I'm in Santa Cruz, CA and I graduate UC Santa Cruz this upcoming June. How viable is it for a school or buixiban to hire me before I leave to Taiwan? (so i have a destination and somewhere to start)
Casey @ A Cruising Couple
Monday 3rd of February 2014
Hey Tom! It's definitely very possible, but it is easier done through one of the chain schools, and you won't have the benefit of seeing the school before accepting the offer. However, because it is getting more competitive, I actually recommend teachers to secure jobs before arrival now. You might look into Reach to Teach. They sponsored our eBook 101 Tips to Living in Taiwan, and they are a free recruiting agency that matches teachers to schools. We didn't use them, but we've heard good things about their services :)
Wednesday 23rd of October 2013
I am from India and have a masters degree in English Literature , i have 7 years of training students in English Language and Fashion Designing. Please let me know how and who to contact for a teaching job in Taiwan or China. I have never travelled outside India though, but would love to travel and teach.
Casey @ A Cruising Couple
Wednesday 23rd of October 2013
Hi Mary! Thanks for the comment. Unfortunately many of the schools in Taiwan insist that their teachers are native English speakers, meaning English is their first language. However, I'm sure there are opportunities that exist for someone with your level of education and training! I'm just not sure where to direct you.

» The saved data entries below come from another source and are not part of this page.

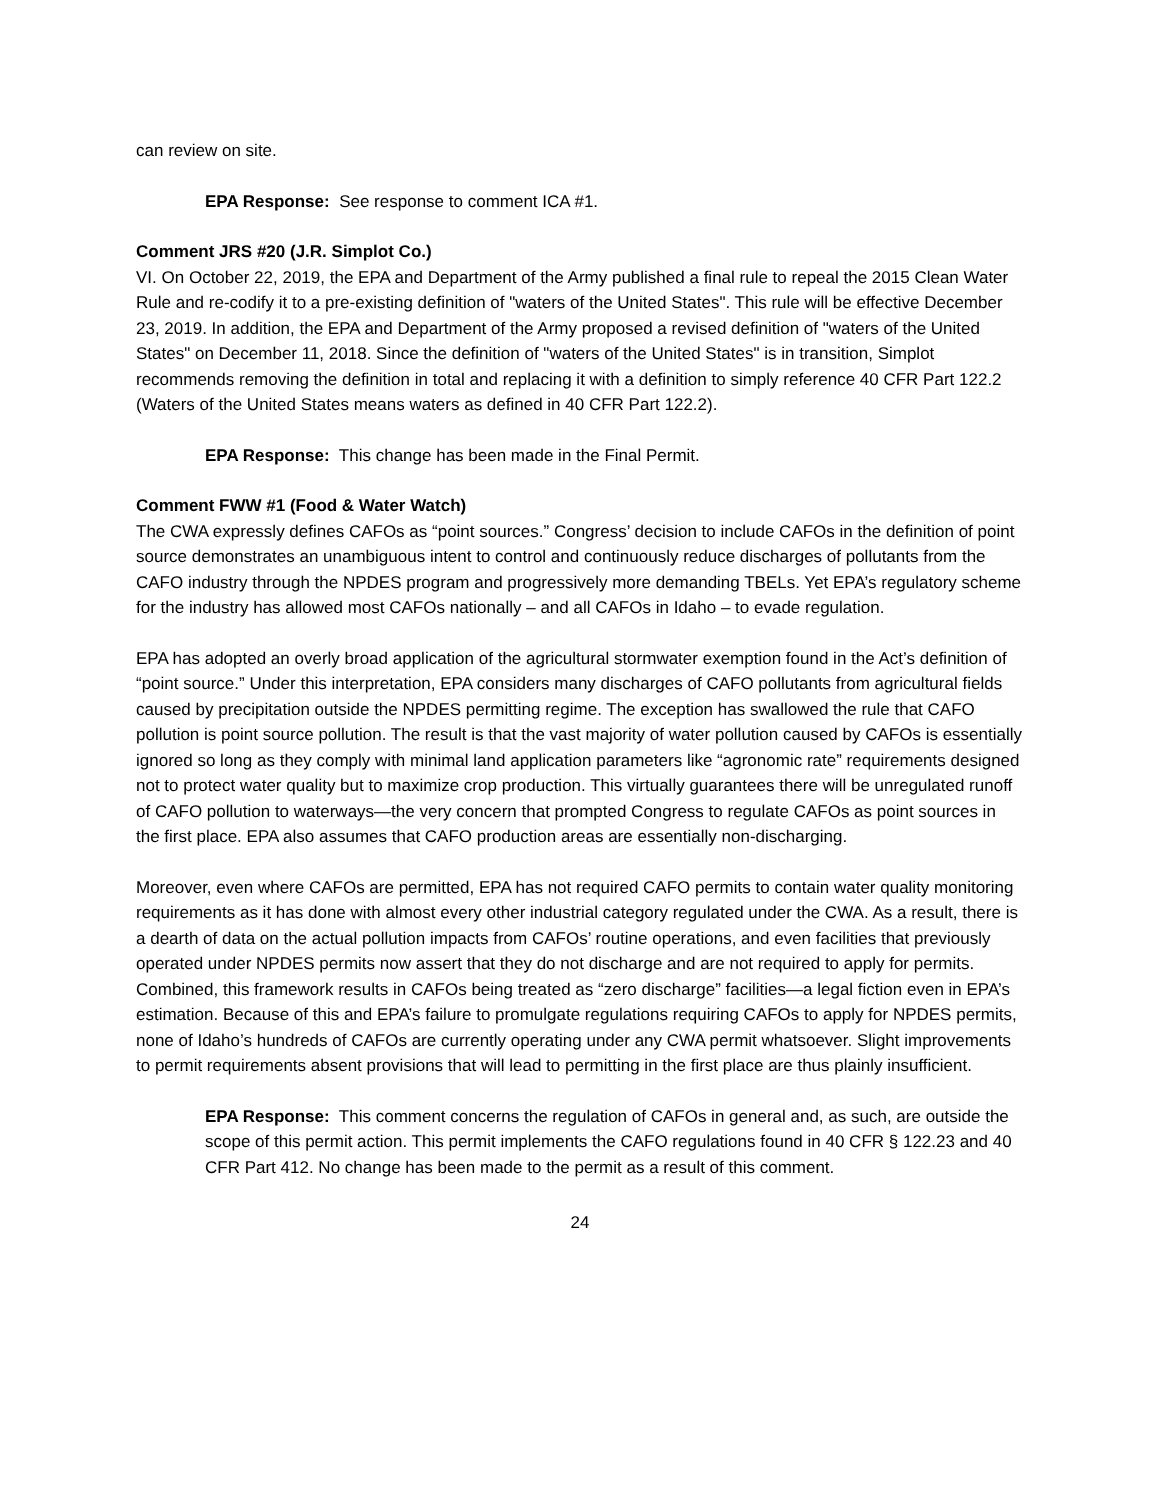can review on site.
EPA Response: See response to comment ICA #1.
Comment JRS #20 (J.R. Simplot Co.)
VI. On October 22, 2019, the EPA and Department of the Army published a final rule to repeal the 2015 Clean Water Rule and re-codify it to a pre-existing definition of "waters of the United States". This rule will be effective December 23, 2019. In addition, the EPA and Department of the Army proposed a revised definition of "waters of the United States" on December 11, 2018. Since the definition of "waters of the United States" is in transition, Simplot recommends removing the definition in total and replacing it with a definition to simply reference 40 CFR Part 122.2 (Waters of the United States means waters as defined in 40 CFR Part 122.2).
EPA Response: This change has been made in the Final Permit.
Comment FWW #1 (Food & Water Watch)
The CWA expressly defines CAFOs as “point sources.” Congress’ decision to include CAFOs in the definition of point source demonstrates an unambiguous intent to control and continuously reduce discharges of pollutants from the CAFO industry through the NPDES program and progressively more demanding TBELs. Yet EPA’s regulatory scheme for the industry has allowed most CAFOs nationally – and all CAFOs in Idaho – to evade regulation.
EPA has adopted an overly broad application of the agricultural stormwater exemption found in the Act’s definition of “point source.” Under this interpretation, EPA considers many discharges of CAFO pollutants from agricultural fields caused by precipitation outside the NPDES permitting regime. The exception has swallowed the rule that CAFO pollution is point source pollution. The result is that the vast majority of water pollution caused by CAFOs is essentially ignored so long as they comply with minimal land application parameters like “agronomic rate” requirements designed not to protect water quality but to maximize crop production. This virtually guarantees there will be unregulated runoff of CAFO pollution to waterways—the very concern that prompted Congress to regulate CAFOs as point sources in the first place. EPA also assumes that CAFO production areas are essentially non-discharging.
Moreover, even where CAFOs are permitted, EPA has not required CAFO permits to contain water quality monitoring requirements as it has done with almost every other industrial category regulated under the CWA. As a result, there is a dearth of data on the actual pollution impacts from CAFOs’ routine operations, and even facilities that previously operated under NPDES permits now assert that they do not discharge and are not required to apply for permits. Combined, this framework results in CAFOs being treated as “zero discharge” facilities—a legal fiction even in EPA’s estimation. Because of this and EPA’s failure to promulgate regulations requiring CAFOs to apply for NPDES permits, none of Idaho’s hundreds of CAFOs are currently operating under any CWA permit whatsoever. Slight improvements to permit requirements absent provisions that will lead to permitting in the first place are thus plainly insufficient.
EPA Response: This comment concerns the regulation of CAFOs in general and, as such, are outside the scope of this permit action. This permit implements the CAFO regulations found in 40 CFR § 122.23 and 40 CFR Part 412. No change has been made to the permit as a result of this comment.
24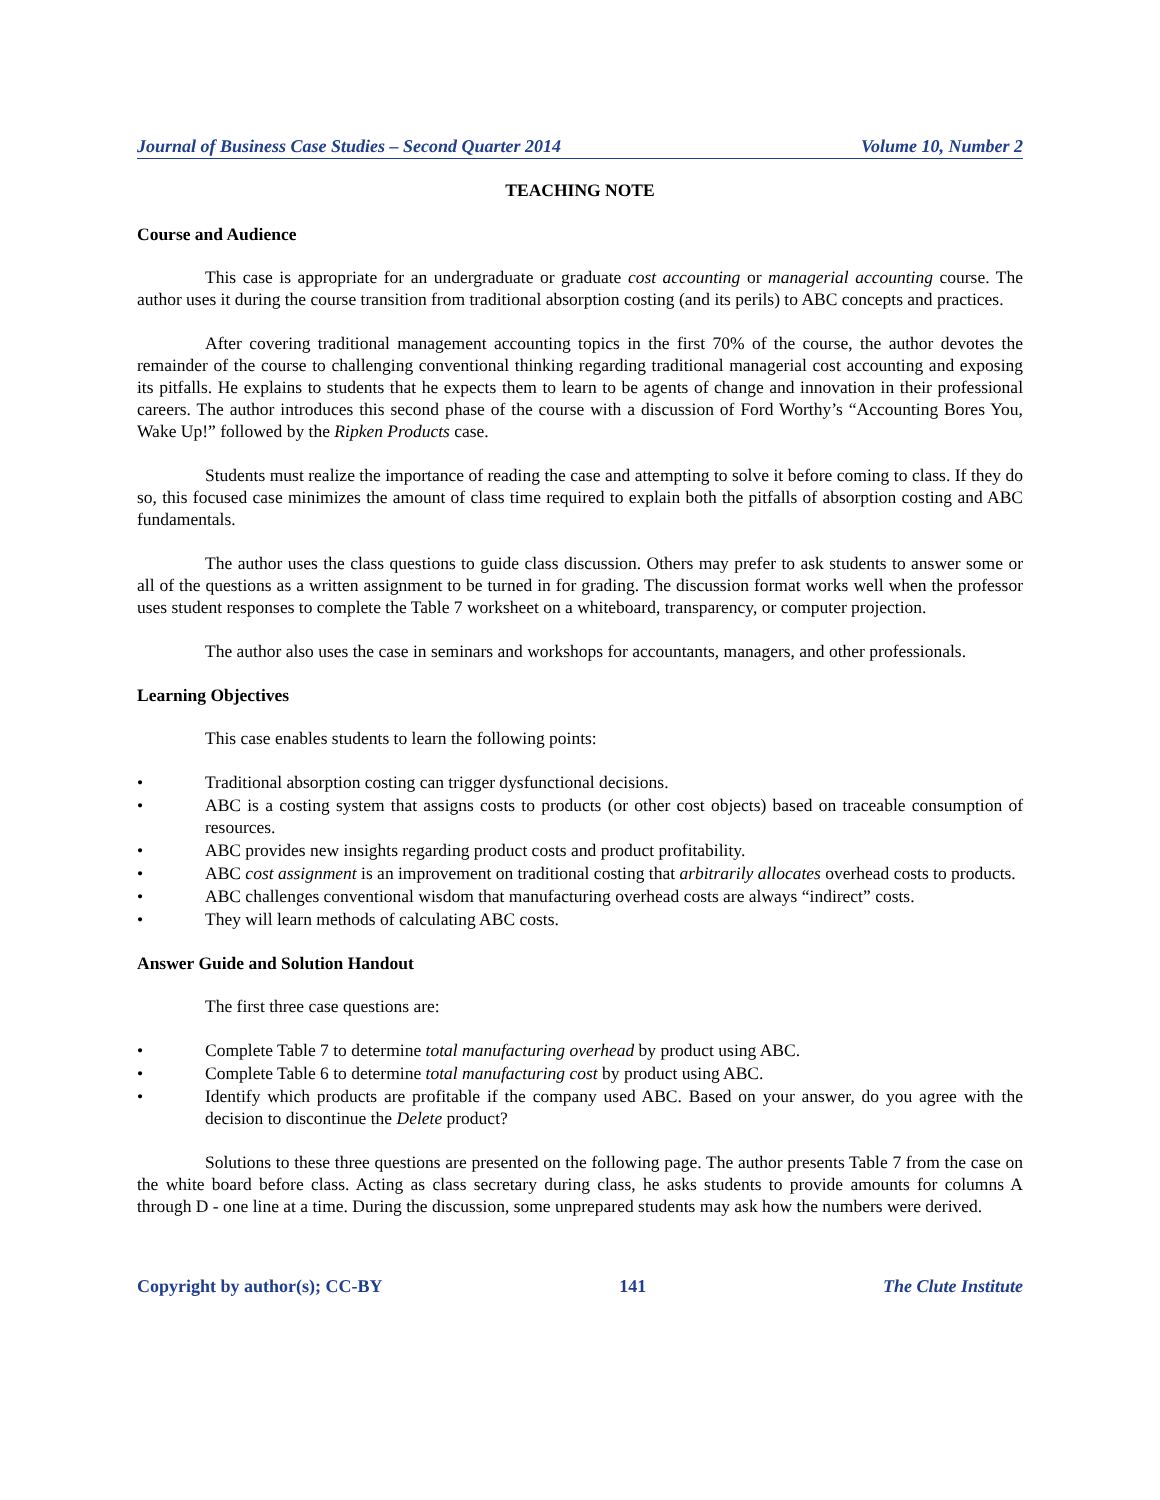Journal of Business Case Studies – Second Quarter 2014 Volume 10, Number 2
TEACHING NOTE
Course and Audience
This case is appropriate for an undergraduate or graduate cost accounting or managerial accounting course. The author uses it during the course transition from traditional absorption costing (and its perils) to ABC concepts and practices.
After covering traditional management accounting topics in the first 70% of the course, the author devotes the remainder of the course to challenging conventional thinking regarding traditional managerial cost accounting and exposing its pitfalls. He explains to students that he expects them to learn to be agents of change and innovation in their professional careers. The author introduces this second phase of the course with a discussion of Ford Worthy’s “Accounting Bores You, Wake Up!” followed by the Ripken Products case.
Students must realize the importance of reading the case and attempting to solve it before coming to class. If they do so, this focused case minimizes the amount of class time required to explain both the pitfalls of absorption costing and ABC fundamentals.
The author uses the class questions to guide class discussion. Others may prefer to ask students to answer some or all of the questions as a written assignment to be turned in for grading. The discussion format works well when the professor uses student responses to complete the Table 7 worksheet on a whiteboard, transparency, or computer projection.
The author also uses the case in seminars and workshops for accountants, managers, and other professionals.
Learning Objectives
This case enables students to learn the following points:
• Traditional absorption costing can trigger dysfunctional decisions.
• ABC is a costing system that assigns costs to products (or other cost objects) based on traceable consumption of resources.
• ABC provides new insights regarding product costs and product profitability.
• ABC cost assignment is an improvement on traditional costing that arbitrarily allocates overhead costs to products.
• ABC challenges conventional wisdom that manufacturing overhead costs are always “indirect” costs.
• They will learn methods of calculating ABC costs.
Answer Guide and Solution Handout
The first three case questions are:
• Complete Table 7 to determine total manufacturing overhead by product using ABC.
• Complete Table 6 to determine total manufacturing cost by product using ABC.
• Identify which products are profitable if the company used ABC. Based on your answer, do you agree with the decision to discontinue the Delete product?
Solutions to these three questions are presented on the following page. The author presents Table 7 from the case on the white board before class. Acting as class secretary during class, he asks students to provide amounts for columns A through D - one line at a time. During the discussion, some unprepared students may ask how the numbers were derived.
Copyright by author(s); CC-BY 141 The Clute Institute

Bethaney - Flashpacker Family
Sunday 7th of July 2013
I can't wait to go to Taiwan a little later in the year!
Thursday 4th of July 2013
What a smart dea to register for travel money, brilliant! It looks like you're really enjoying teaching, your students are lucky to have you.
Monday 1st of July 2013
Well Dan & Casey, you should know by now that we really enjoy reading your stuff and about you so this post is no exception :)
Casey @ A Cruising Couple
Monday 1st of July 2013
Thanks so much Dale! Comments like that really make this whole blogging thing worthwhile :-) And of course, we love following your travels as well!!